Crónicas de um surfista de meia idade - Os Primeiros Anos
Entre os 14 e 18 anos de idade, vivi distante do mar por isso era necessário ser inventivo.
*Por Rafael Amorim
"Vivíamos, por breves instantes, numa bolha abençoada de ignorância
que nos fazia estar alheados de tudo ao nosso redor...."
Entre os 14 e 18 anos de idade, vivi distante do mar por isso era necessário ser inventivo. Andar à boleia, viajar de comboio, organizar excursões de autocarro, meter-me nas traseiras de camionetas de caixa aberta, andar na pendura de uma Casal Boss ou colar-me às férias de amigos dos meus pais só porque sabia que eles iam para a Costa da Caparica ou para Sagres, tudo era justificável. No Surf, como na vida, quando há vontade tudo acontece.
A famosa Casal Boss
Nesse tempo, anos noventa do século passado, fazer uma pequena Surf Trip a Espinho ou à Torreira era um desafio. Recordo que contávamos com a ajuda de uma loja de produtos desportivos na praia do Furadouro (Ovar) ou de alguns dos meus amigos do Colégio Interno do Carvalhos que, no fim de semana e nas longas férias de verão, davam me guarida ou, simplesmente, orientavam as nossas viagens.
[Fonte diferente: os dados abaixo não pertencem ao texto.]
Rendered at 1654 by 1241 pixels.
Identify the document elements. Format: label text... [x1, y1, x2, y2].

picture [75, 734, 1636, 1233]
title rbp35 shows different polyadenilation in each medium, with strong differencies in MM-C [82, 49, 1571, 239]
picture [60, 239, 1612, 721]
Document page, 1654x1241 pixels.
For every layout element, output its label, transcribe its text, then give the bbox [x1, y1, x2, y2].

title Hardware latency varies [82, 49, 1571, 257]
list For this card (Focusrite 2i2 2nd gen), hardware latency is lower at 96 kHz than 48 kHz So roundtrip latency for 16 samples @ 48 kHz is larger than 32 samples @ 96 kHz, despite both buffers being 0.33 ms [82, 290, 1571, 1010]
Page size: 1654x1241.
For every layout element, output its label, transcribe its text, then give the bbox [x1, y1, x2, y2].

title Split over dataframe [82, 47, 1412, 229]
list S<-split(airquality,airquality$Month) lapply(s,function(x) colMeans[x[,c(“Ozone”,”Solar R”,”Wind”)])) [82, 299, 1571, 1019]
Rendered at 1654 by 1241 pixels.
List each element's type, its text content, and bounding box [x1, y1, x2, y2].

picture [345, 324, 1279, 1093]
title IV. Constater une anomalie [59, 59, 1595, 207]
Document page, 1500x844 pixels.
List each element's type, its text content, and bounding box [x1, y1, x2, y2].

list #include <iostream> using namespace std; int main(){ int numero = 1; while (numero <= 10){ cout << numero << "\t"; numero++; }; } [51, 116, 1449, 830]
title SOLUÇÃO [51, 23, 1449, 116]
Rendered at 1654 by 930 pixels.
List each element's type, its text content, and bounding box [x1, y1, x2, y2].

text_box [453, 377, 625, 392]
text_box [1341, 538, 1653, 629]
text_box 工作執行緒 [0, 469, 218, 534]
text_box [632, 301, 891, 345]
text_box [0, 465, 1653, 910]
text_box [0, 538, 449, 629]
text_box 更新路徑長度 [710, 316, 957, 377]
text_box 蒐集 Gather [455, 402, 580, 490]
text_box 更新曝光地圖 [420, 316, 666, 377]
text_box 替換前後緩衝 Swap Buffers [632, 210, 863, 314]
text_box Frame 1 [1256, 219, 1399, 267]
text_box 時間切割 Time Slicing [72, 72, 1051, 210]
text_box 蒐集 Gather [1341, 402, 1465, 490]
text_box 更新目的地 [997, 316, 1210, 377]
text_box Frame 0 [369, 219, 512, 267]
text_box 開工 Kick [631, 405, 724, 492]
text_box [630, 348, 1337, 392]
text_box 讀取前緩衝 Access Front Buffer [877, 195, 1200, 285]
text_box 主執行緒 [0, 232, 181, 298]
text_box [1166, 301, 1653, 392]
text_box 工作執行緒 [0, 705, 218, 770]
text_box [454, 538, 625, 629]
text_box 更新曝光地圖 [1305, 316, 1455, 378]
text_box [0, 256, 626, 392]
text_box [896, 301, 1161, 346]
Era uma época de aventuras que, embora controladas, não deixavam de ter os ingredientes da adolescência. Éramos putos, em pequenos grupos parecíamos animais sedentos de mar e sol, algumas vezes com atitudes estúpidas e barulhentas, carregados de areia e sal, sempre com fome, cheios de sono, mas nunca cansados para mais umas horas de Surf.
"A única coisa que interessava
era ir para a Praia e surfar."
O nariz pintado de azul/rosa pelo Zink, as T-shirts coçadas de cores berrantes em calções multicolores e, para alguns, cabelo alourado do sol, contrastavam com casacos de gang cheios de patches de bandas de musicas, mochilas com desenhos e nomes de marcas de Surf e ténis rasgados do uso.
Não tínhamos grande paciência para figuras da autoridade, mas havia algum respeito pelos nadadores salvadores ou por quem trabalhava na Praia. Metíamo-nos em sarilhos, por coisas que não mereciam o nosso tempo ou das quais não tínhamos qualquer necessidade. O dinheiro que nos era entregue, rapidamente, desaparecia em cigarros comprados avulso, cerveja, batatas fritas, dancakes e outras porcarias.
"Uma playlist, do lado B, com músicas dos Ratos de Porão,
X-Acto, Minor Threat, Death Kennedy’s, M’as Foice
e Mão Morta..."
Liam-se revistas brasileiras de surf/bodyboard, víamos o Portugal Radical ou o Sem Limites e cobiçávamos as cassetes de VHS que, de preferência, tivessem o Mike Stewart ou o Ben Severson.
A música era muito importante. Definia quem éramos, onde pertencíamos e o que se esperava de nos. Isso acontecia especialmente com o punk e hip hop. Eram essas as cassetes de áudio que estavam sempre enfiadas no bolso da frente do saco da prancha. Tudo era consumido de forma separada ou em conjunto. Sem preconceitos.
A banda sonora do Judgement Night, que fazia parte do lado A de uma cassete áudio de 90 minutos, e uma playlist, do lado B, com músicas dos Ratos de Porão, X-Acto, Minor Threat, Death Kennedy’s, M’as Foice e Mão Morta, mostravam que éramos “diferentes”.
Éramos uns patetas alegres. Não tínhamos a mínima noção do mundo exterior. Apenas daquilo que nos movia. Vivíamos, por breves instantes, numa bolha abençoada de ignorância que nos fazia estar alheados de tudo ao nosso redor. A única coisa que interessava era ir para a Praia e surfar.
Assim éramos felizes nos anos noventa do século passado.
*Por Rafael Amorim
O Hawaiano Mike Stewart visitava Portugal com frequência naquela altura.
*Conforme podem ler na crónica" Where there's a will there's a wave" o autor começou aos 14 anos por fazer bodyboard.